I know I'm going to be slammed with downvotes, but I don't care, $1500 is a pathetic price for a CD. I think the concept has some cool potential, but an artist can't possibly survive on $1500 per album. And why the hell are there artists on here which are already on record labels that are clearly not going along with this and what the hell does "pending approval" mean. I'm sorry, but if you want this to work, it's going to have to be reasonable for artists, not deceive people into thinking music is there that isn't, and make a heck of a lot more sense.
It's not $1500 per album, it's however much the artist chooses. In this case, a bunch of artists from reddit.com got together and decided to make a mix tape and split the $1500. They are all relatively unknown artists who would like some exposure.

If another artist came and set the price at $10,000, then he'd receive 10k.

The albums on the front page pending approval are just that, artists that have been contacted.
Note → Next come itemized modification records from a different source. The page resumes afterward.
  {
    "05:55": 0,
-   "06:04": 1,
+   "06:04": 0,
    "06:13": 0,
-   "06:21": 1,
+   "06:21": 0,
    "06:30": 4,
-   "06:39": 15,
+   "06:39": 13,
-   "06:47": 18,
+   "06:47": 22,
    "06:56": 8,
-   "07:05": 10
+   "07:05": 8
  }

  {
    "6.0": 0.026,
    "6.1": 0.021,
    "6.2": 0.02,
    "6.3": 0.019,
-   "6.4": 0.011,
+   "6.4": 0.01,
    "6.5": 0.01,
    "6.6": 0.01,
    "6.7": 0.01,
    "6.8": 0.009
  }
Without those placeholders, the site would be rather empty. It's no different than how reddit supposedly started as very few people with multiple accounts pretending to be very many people.
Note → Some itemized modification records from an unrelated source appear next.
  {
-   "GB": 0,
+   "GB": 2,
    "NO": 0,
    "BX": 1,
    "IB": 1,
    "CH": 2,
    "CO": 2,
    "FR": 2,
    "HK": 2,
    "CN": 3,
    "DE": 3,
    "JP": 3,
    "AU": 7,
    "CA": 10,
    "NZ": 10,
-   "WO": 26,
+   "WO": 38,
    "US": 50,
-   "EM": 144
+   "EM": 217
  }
Placeholders are shit. I'd greatly prefer an empty and honest site. And it IS different from reddit if those accounts actually contributed something. One Republic? Are you serious? Do you think there's a snowball's chance in hell of getting One Republic on that site? It's a trick. These placeholder accounts are contributing absolutely nothing and never will.
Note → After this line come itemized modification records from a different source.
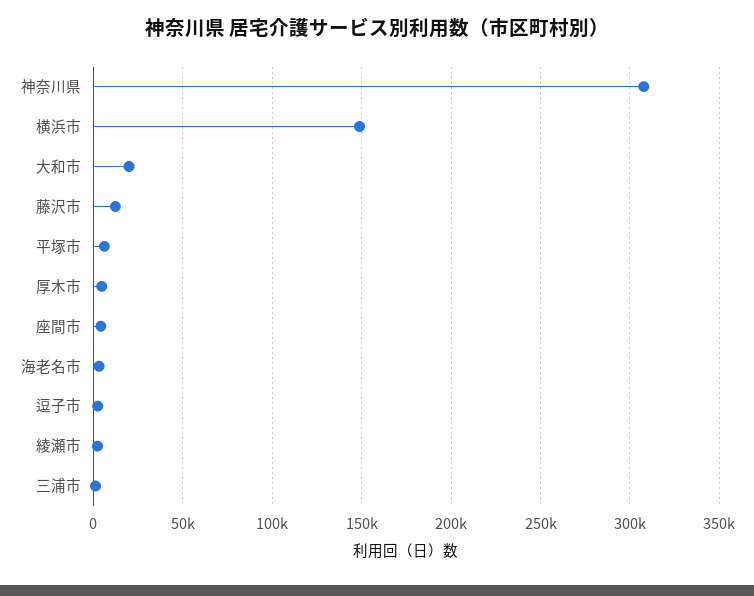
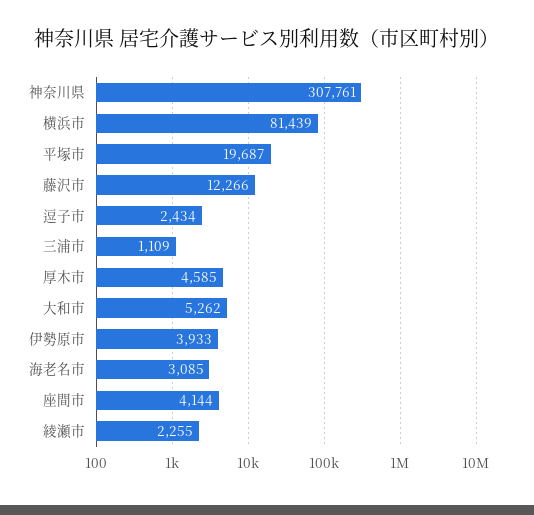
  {
    "神奈川県": 307761,
-   "横浜市": 150000,
+   "横浜市": 81439,
-   "大和市": 20000,
+   "大和市": 5262,
    "藤沢市": 12266,
-   "平塚市": 5000,
+   "平塚市": 19687,
    "厚木市": 4585,
    "座間市": 4144,
    "海老名市": 3085,
    "逗子市": 2434,
    "綾瀬市": 2255,
-   "三浦市": 1109
+   "三浦市": 1109,
+   "伊勢原市": 3933
  }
On the issue of money, I see what you're saying, but the site seems to suggest that $1500 is a reasonable price one might see on here. $10k is barely reasonable when you consider that most artists make one CD every 2 years or so. Not that most artists GET $10k, but it's still pathetic. I'd like to see some consideration too for the fact that artists get a pathetic amount of money for their work. The notion of a starving artist is insane in a world that is so obsessed with entertainment.

I don't mean to sound angry. I'm just frustrated. I think there is a lot of potential here.

I'm sorry, I must be explaining this incredibly bad. It's not $1500 or $10,000, it's whatever the artist chooses. This isn't only for Jay Z or the Kings of Leon, there are thousands upon thousands of artists out there that don't have record deals or world-wide tours.

"I'd like to see some consideration too for the fact that artists get a pathetic amount of money for their work."

I couldn't agree more, this is why musicslu.com was created.

You're explaining it fine, but when I see prices that aren't even in the right order of magnitude, it makes me wonder. A reasonable price for a high-quality CD is over $100k. For a billboard-top-100-quality CD, over $500k. For a Jay Z CD, over $1m easy.
this isn't for a CD by the way, it's for a digital download.
you really do sound angry about it. and not in the constructive way. take a deep breath and get on with your life.